◆ **Exercise brief**
I'd like every record written out again, exactly as it is.

◆ **Extracted data**
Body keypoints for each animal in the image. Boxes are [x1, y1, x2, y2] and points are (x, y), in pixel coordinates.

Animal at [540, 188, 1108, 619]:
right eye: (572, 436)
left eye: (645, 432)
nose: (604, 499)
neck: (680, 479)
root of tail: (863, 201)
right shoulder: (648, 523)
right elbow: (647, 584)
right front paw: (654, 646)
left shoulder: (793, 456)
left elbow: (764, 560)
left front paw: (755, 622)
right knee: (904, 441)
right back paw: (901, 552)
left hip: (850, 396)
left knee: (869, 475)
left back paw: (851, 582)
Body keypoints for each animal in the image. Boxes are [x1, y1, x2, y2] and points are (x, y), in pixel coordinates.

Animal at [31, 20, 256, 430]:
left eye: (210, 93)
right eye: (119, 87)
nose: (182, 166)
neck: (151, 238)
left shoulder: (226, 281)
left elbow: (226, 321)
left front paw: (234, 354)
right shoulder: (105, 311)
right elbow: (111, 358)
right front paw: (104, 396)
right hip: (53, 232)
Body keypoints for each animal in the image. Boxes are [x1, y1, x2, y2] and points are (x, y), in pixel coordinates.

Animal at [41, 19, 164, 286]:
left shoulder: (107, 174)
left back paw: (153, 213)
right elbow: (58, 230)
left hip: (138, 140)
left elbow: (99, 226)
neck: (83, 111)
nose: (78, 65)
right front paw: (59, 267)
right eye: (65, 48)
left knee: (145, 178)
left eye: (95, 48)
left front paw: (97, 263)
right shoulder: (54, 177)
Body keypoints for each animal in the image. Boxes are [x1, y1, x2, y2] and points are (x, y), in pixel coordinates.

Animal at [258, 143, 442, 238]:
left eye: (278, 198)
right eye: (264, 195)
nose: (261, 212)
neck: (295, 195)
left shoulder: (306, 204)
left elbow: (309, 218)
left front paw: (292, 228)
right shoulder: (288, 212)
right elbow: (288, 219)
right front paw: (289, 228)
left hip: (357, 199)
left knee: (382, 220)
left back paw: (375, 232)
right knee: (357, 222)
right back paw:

◆ **Response to this exercise**
Body keypoints for each animal in the image. Boxes are [x1, y1, x2, y2] and points are (x, y), in pixel coordinates.

Animal at [540, 188, 1108, 619]:
right eye: (572, 436)
left eye: (645, 432)
nose: (604, 499)
neck: (680, 479)
root of tail: (863, 201)
right shoulder: (648, 523)
right elbow: (647, 584)
right front paw: (654, 646)
left shoulder: (793, 456)
left elbow: (764, 560)
left front paw: (755, 622)
right knee: (904, 441)
right back paw: (901, 552)
left hip: (850, 396)
left knee: (869, 475)
left back paw: (851, 582)
Body keypoints for each animal in the image. Boxes are [x1, y1, x2, y2] and points are (x, y), in pixel coordinates.

Animal at [31, 20, 256, 430]:
left eye: (210, 93)
right eye: (119, 87)
nose: (182, 166)
neck: (151, 238)
left shoulder: (226, 281)
left elbow: (226, 321)
left front paw: (234, 354)
right shoulder: (105, 311)
right elbow: (111, 358)
right front paw: (104, 396)
right hip: (53, 232)
Body keypoints for each animal in the image. Boxes are [x1, y1, x2, y2] and points are (x, y), in pixel coordinates.

Animal at [41, 19, 164, 286]:
left shoulder: (107, 174)
left back paw: (153, 213)
right elbow: (58, 230)
left hip: (138, 140)
left elbow: (99, 226)
neck: (83, 111)
nose: (78, 65)
right front paw: (59, 267)
right eye: (65, 48)
left knee: (145, 178)
left eye: (95, 48)
left front paw: (97, 263)
right shoulder: (54, 177)
Body keypoints for each animal in the image. Boxes are [x1, y1, x2, y2] and points are (x, y), in pixel coordinates.

Animal at [258, 143, 442, 238]:
left eye: (278, 198)
right eye: (264, 195)
nose: (261, 212)
neck: (295, 195)
left shoulder: (306, 204)
left elbow: (309, 218)
left front paw: (292, 228)
right shoulder: (288, 212)
right elbow: (288, 219)
right front paw: (289, 228)
left hip: (357, 199)
left knee: (382, 220)
left back paw: (375, 232)
right knee: (357, 222)
right back paw:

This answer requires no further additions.